Kalinda se demande brièvement si elle va se faire brûler. Mais elle a des préoccupations plus pressantes.

Alicia est mouillée – à un point choquant : les doigts que Kalinda introduit à titre expérimental sous sa petite culotte glissent aisément - c'est pourquoi elle se sent en droit de renoncer aux préliminaires. Kalinda a deux doigts à l'intérieur d'Alicia et le pouce qui dessine des cercles autour de son clitoris le temps d'un seul juron frémissant.

On entend une sirène quelque part au loin. Les générateurs du système d'air conditionné de l'immeuble émettent un grincement constant et monotone. La fumée, l'odeur de moisi et de renfermé s'évanouissent à l'arrière-plan, et Kalinda ne sent plus que le parfum d'Alicia, son excitation. Elle n'entend plus que ses halètements saccadés.

Alicia a les joues rouges, s'élance à sa rencontre, mais n'a pas l'air encore assez impressionnée, c'est pourquoi Kalinda s'appuie davantage, incline sa main, modifie la pression. Et parce qu'il est juste là, elle appuie sa bouche ouverte contre le pouls brûlant sur la gorge d'Alicia.

Quelque chose dans tout cela fait l'affaire. La cigarette tombe des doigts d'Alicia sur le ciment, son dos se cambre, et il est tout à coup désespérément important pour Kalinda que ce soit la chose la plus sale qu'Alicia ait jamais faite.

Le mot que grogne Alicia quand elle jouit est le plus grossier que Kalinda l'ait jamais entendue prononcer. Elle le prend comme un signe de succès, et c'est à ce moment précis que le vaste vide douloureux de ce qu'elle ressent pour Alicia se métastase entièrement en besoin vorace.

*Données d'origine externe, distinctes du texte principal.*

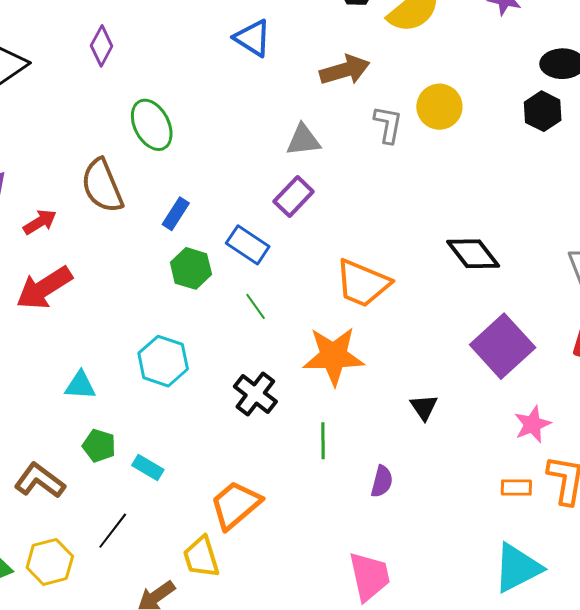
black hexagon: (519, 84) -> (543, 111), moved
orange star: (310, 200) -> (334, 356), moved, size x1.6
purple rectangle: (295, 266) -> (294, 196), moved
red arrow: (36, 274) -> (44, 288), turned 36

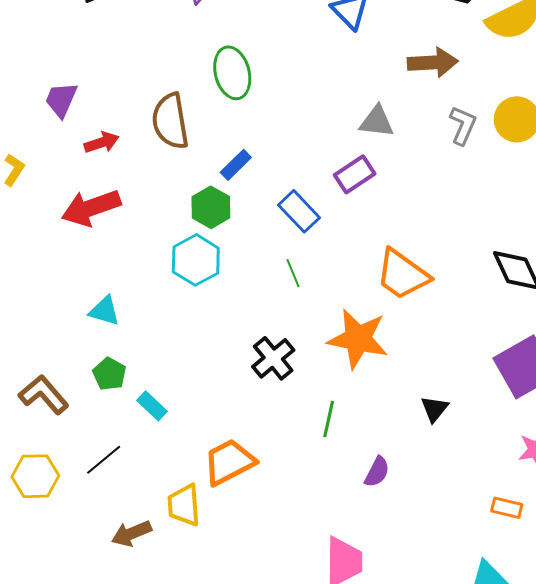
green hexagon: (191, 268) -> (211, 207), moved
cyan hexagon: (163, 361) -> (196, 260), moved

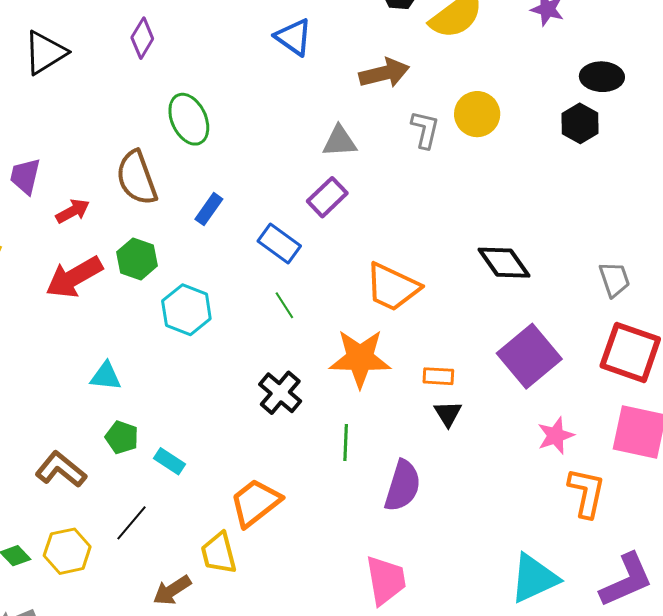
green hexagon: (211, 207) -> (137, 259), moved
purple semicircle: (377, 472) -> (403, 486), size x1.6
orange rectangle: (507, 508) -> (438, 376), moved

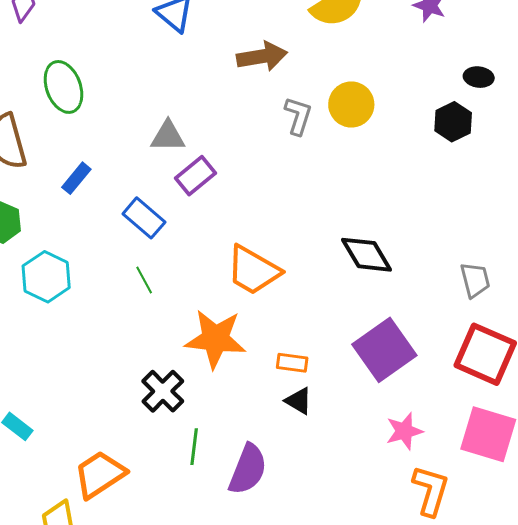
black ellipse: (602, 77) -> (479, 77), size x0.7
gray triangle: (340, 141) -> (168, 136), moved
black cross: (280, 393) -> (163, 391), moved
black triangle: (448, 414) -> (299, 401), turned -32
green line: (346, 443) -> (194, 447), moved

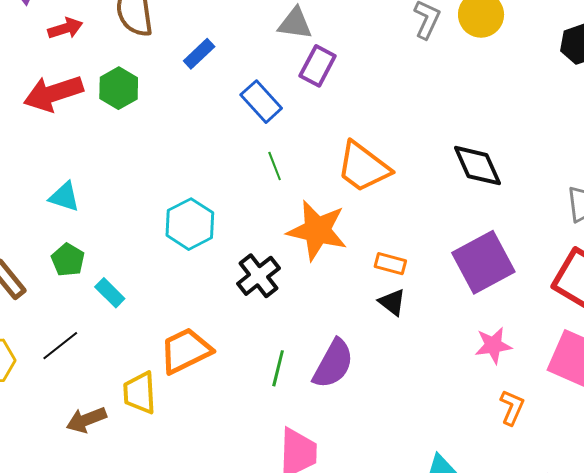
purple rectangle: (195, 176) -> (318, 66), turned -30
cyan hexagon: (46, 277) -> (190, 224), moved
green line: (144, 280) -> (275, 166), moved
green line: (194, 447) -> (278, 368), moved
orange L-shape: (431, 491) -> (512, 407), size x0.7

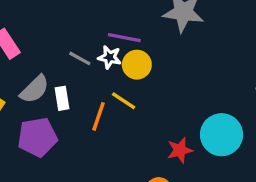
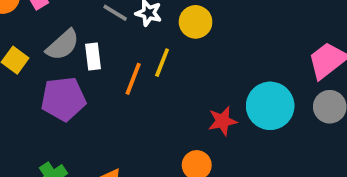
yellow circle: (137, 65) -> (196, 22), moved
yellow line: (124, 101) -> (162, 63), turned 75

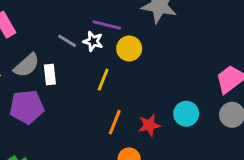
orange line: (133, 79) -> (115, 122), moved
cyan circle: (270, 106) -> (186, 114), size x0.7

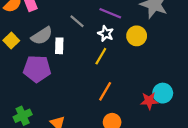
white star: (93, 41) -> (106, 34), moved
yellow circle: (129, 49) -> (137, 36), moved
red star: (149, 125) -> (149, 101), moved

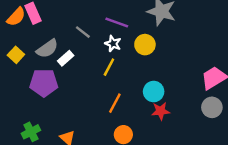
white rectangle: (59, 46) -> (66, 58), turned 49
cyan circle: (163, 93) -> (154, 92), moved

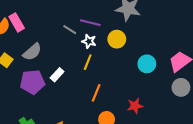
gray line: (83, 32) -> (70, 30), moved
white rectangle: (66, 58) -> (57, 75), moved
cyan circle: (154, 92) -> (147, 64), moved
red star: (161, 111) -> (135, 106), moved

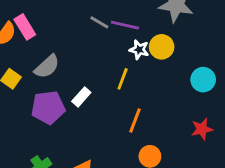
gray line: (70, 30) -> (99, 22), moved
white star: (89, 41) -> (139, 50), moved
red star: (135, 106) -> (202, 129), moved

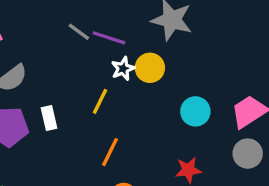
white star: (139, 50) -> (123, 69), turned 30
white rectangle: (81, 97) -> (49, 118), turned -60

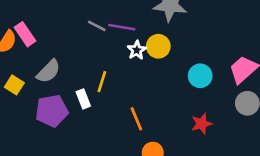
yellow line: (100, 101) -> (102, 82), moved
orange line: (110, 152) -> (136, 119), turned -40

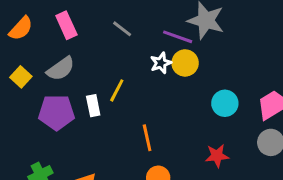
purple line: (122, 27) -> (178, 37), moved
pink rectangle: (25, 34) -> (66, 25), moved

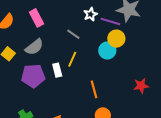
gray line: (122, 29) -> (73, 34), moved
white star: (161, 63) -> (91, 14), moved
cyan circle: (225, 103) -> (107, 50), moved
red star: (217, 156) -> (141, 86), moved

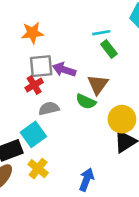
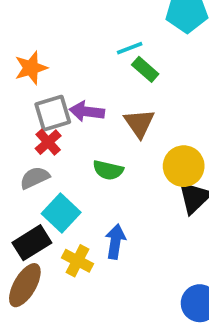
green semicircle: (86, 102) -> (108, 170), moved
gray semicircle: (49, 108) -> (35, 178), moved
blue arrow: (86, 180) -> (115, 242), moved

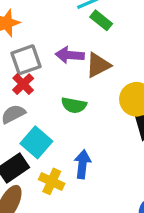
purple arrow: (87, 111) -> (70, 55), moved
brown triangle: (139, 123) -> (98, 65), turned 40

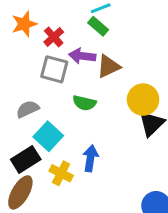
green rectangle: (101, 20) -> (98, 26), moved
gray square: (26, 60) -> (54, 69), moved, turned 32
red cross: (23, 84) -> (54, 37), moved

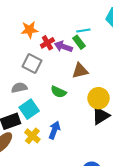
purple arrow: (82, 56) -> (63, 47), moved
gray square: (54, 69) -> (32, 64), moved

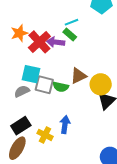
red cross: (47, 43) -> (39, 42), size x1.6
gray square: (32, 64) -> (44, 85), moved
brown triangle: (80, 71) -> (79, 76), moved
cyan square: (29, 109) -> (31, 74), moved, turned -30

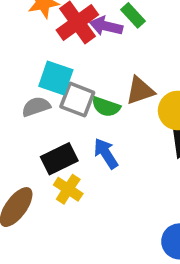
blue arrow: (65, 125) -> (106, 153), moved, turned -48
black rectangle: (21, 126) -> (59, 159), moved

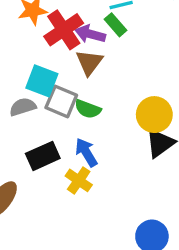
brown triangle: (140, 91) -> (89, 62), moved, turned -36
yellow cross: (68, 189) -> (79, 180), moved

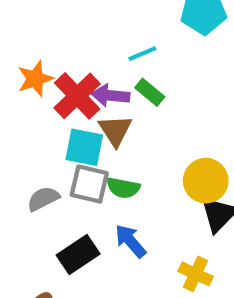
green rectangle: (116, 25) -> (150, 92), moved
cyan square: (42, 81) -> (84, 147), moved
yellow cross: (79, 180) -> (196, 274), moved

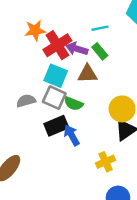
brown triangle: (115, 130) -> (87, 74), moved, turned 50
black rectangle: (78, 255) -> (56, 126), moved
yellow cross: (196, 274) -> (105, 162), turned 30

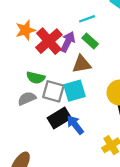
purple arrow: (77, 49) -> (68, 42), turned 108
cyan square: (56, 76) -> (74, 91), moved, turned -30
green semicircle: (74, 104) -> (36, 78), moved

Les instants après l'amour sont ceux qui ont le plus de chance d'être embarrassants, Kalinda le sait, mais ce qu'il y a de grandiose entre elles deux, c'est que les choses ne peuvent pas devenir plus embarrassantes qu'elles ne le sont – en dépit du collant déchiré, en dépit du rouge à lèvres de Kalinda qui macule le cou d'Alicia. Cela a été une petite catharsis, mais ce n'était pas suffisant. Jamais suffisant.

Alicia contemple le sol d'un air sombre tout en rajustant ses vêtements, dont elle brosse la saleté. « Tu me dois une nouvelle cigarette. » dit-elle.

Cela pourrait presque être drôle. Kalinda hausse les épaules tout en s'essuyant les doigts sur le tissu de sa jupe. Ils sont encore brûlants – tout est encore brûlant, et elle désire des choses. Elle les désire terriblement. « Désolée, je ne fume pas. »

Ses mots parviennent à faire éclater Alicia d'un petit rire sans humour. De fait, elle semble vraiment un peu plus détendue. « Je vois. Quelque chose d'autre alors. »

Elle a raison – Kalinda lui doit bien encore un petit quelque chose de plus. Et après leur pause cigarette, peut-être qu'Alicia lui doit un petit quelque chose également.

Kalinda écrase le mégot de la cigarette tombée sous la semelle de sa botte en retournant dans le bâtiment. Elle n'est pas sûre qu'il sera si facile de décrocher cette fois.

Elle n'est pas sûre d'en avoir envie.